Адела совсем располнела. Лицо ее стало широким, а волосы, прежде густые и блестящие, потускнели, и на висках появились рыжеватые пятна (она закрашивала седину); глаза потеряли свой блеск, и неподвижная тоска, которая остановилась в них, могла бы испугать любого, если бы Адела не скрывала этой тоски при помощи сахарно-белых улыбок. Теперь она готовила так много, что можно было прокормить не одну семью Вольпиных, а десять прожорливых жадных семейств. Всего они съесть не могли, и ей приходилось выбрасывать, но и это не останавливало трудолюбивую женщину, которая, вернувшись домой после спектакля, надевала халат и становилась к плите, где снова кипело, скворчало, дымилось с такою нездешней и яростной силой, как будто вода отделялась от суши и шло сотворение нашего мира.
С домашними своими, Маратом Моисеичем и выросшей дочкой Виолой, она разговаривала сквозь зубы, как будто была на них вечно обижена, но шились Виолочке новые платья (по вкусу Аделы), а Марату Моисеичу каждый день выдавался на репетицию термос с горячим бульоном и несколько разных по форме судков с протертыми фруктами и овощами. Алешу любила до остервенения.

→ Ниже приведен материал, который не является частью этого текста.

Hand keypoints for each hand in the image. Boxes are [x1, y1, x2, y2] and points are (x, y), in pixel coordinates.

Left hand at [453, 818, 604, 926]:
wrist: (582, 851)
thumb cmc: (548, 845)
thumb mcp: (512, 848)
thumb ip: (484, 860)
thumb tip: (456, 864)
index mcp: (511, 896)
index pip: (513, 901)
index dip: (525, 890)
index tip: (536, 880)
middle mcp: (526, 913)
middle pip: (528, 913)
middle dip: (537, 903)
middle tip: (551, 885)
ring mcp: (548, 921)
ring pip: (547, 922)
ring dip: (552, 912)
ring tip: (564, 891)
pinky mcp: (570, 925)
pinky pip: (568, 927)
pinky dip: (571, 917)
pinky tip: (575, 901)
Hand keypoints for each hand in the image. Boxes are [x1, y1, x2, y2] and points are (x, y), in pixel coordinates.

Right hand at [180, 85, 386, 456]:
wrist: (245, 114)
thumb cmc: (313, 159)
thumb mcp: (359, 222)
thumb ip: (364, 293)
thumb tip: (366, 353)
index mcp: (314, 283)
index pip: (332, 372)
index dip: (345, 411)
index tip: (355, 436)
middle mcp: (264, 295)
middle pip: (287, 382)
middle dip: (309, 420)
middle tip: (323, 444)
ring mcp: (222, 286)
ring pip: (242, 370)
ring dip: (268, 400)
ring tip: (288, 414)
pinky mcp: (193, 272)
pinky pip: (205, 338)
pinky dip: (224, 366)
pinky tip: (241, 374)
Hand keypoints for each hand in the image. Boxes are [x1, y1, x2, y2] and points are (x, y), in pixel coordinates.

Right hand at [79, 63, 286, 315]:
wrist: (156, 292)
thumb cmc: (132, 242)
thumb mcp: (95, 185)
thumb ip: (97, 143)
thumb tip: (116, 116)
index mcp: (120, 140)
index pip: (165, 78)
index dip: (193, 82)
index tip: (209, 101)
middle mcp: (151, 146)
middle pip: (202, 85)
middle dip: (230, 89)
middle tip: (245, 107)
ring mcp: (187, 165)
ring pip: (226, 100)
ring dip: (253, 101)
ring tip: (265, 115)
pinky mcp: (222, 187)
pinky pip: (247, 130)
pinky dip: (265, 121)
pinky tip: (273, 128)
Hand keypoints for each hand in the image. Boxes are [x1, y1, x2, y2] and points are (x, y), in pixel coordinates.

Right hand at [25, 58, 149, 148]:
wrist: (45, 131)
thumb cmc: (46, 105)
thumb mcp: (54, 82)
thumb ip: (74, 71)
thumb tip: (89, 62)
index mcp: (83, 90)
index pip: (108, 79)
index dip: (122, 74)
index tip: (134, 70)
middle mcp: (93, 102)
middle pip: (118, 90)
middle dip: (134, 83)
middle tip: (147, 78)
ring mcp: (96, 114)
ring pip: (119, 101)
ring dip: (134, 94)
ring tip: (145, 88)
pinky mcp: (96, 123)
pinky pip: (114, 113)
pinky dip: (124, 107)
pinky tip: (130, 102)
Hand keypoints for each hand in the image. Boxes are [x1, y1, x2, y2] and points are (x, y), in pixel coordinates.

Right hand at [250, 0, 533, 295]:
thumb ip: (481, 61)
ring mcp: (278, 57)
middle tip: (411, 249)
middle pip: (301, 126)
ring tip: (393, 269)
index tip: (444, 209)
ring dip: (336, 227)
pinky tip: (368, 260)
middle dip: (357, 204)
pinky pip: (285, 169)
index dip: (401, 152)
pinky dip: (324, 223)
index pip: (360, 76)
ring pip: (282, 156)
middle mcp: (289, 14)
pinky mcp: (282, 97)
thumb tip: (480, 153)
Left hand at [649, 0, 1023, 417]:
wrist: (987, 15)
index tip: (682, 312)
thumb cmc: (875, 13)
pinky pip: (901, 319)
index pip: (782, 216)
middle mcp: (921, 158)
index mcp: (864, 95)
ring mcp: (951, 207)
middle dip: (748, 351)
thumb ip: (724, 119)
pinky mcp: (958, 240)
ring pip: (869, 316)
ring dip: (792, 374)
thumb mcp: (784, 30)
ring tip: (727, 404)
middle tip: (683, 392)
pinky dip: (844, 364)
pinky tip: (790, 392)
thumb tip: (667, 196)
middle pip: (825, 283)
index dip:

Тряслась над Алешей, и часто, когда он сидел за письменным столом и делал уроки, она подкрадывалась, наклонялась, прижималась ярко накрашенными губами к его затылку и так застывала: дышала любовью.
Виолочка долго ходила в девицах, ей строго-настрого было запрещено возвращаться домой после десяти часов вечера, а если она вдруг задерживалась, то заставала всегда одно и то же: мать в желтом огромном халате, с мокрыми, теперь уже короткими и уложенными под сеткой волосами, с мучнисто-белыми руками, похожая на древнего китайского императора, неподвижного и беспощадного, встречала ее в коридоре.
– Явилась? – щурилась Адела и мягкой огромной атласной рукою давала Виоле пощечину. – Будешь еще?
Невысокого роста, ладная, с глазами, как два серебристых полумесяца, Виола смотрела на мать в ожидании боли, к которой привыкла так, как привыкают к дождям и закатам.
– И что ты молчишь? – говорил император. – Ведь ты не глухая.
Белая атласная рука опять поднималась для удара. В ту же секунду из спальни, решительный, бодрый, в красивой пижаме, являлся Марат и вставал на защиту.
– Виола, ты завтра мне все объяснишь! – высоко поднимая брови, рокотал он. – Ты мать доведешь, а сейчас иди в комнату! Адела! Не смей бить ребенка!
– Какого ребенка? Ты что, мой хороший? – жемчужно и нежно смеялась Адела. – Я завтра повешусь. Я вам обещаю!
Театрально разводя руками, она уходила на кухню и хлопала дверью с такой страшной силой, что даже картины дрожали на стенках.
– Виола, ты маму убила, – обреченно бормотал Марат Моисеич. – Ты нас убиваешь своим поведеньем.
Виола садилась на корточки в коридоре, сжималась, и плечи ее начинали трястись. А утром Адела с густо пропитанными кремом щеками намазывала маслом огромные куски хлеба, устилала их колбасою и сыром так, как полы устилают коврами, и звонко кричала:
– Виола! Алеша! За стол! Все готово!
Они приходили, еще неумытые. Адела смотрела внимательно, строго.
– Садитесь и ешьте. Чтоб всё мне тут съели. Вчера ты морковь не доела, Виола. Доешь. Я натерла. А то ты ослепнешь. Нельзя без моркови.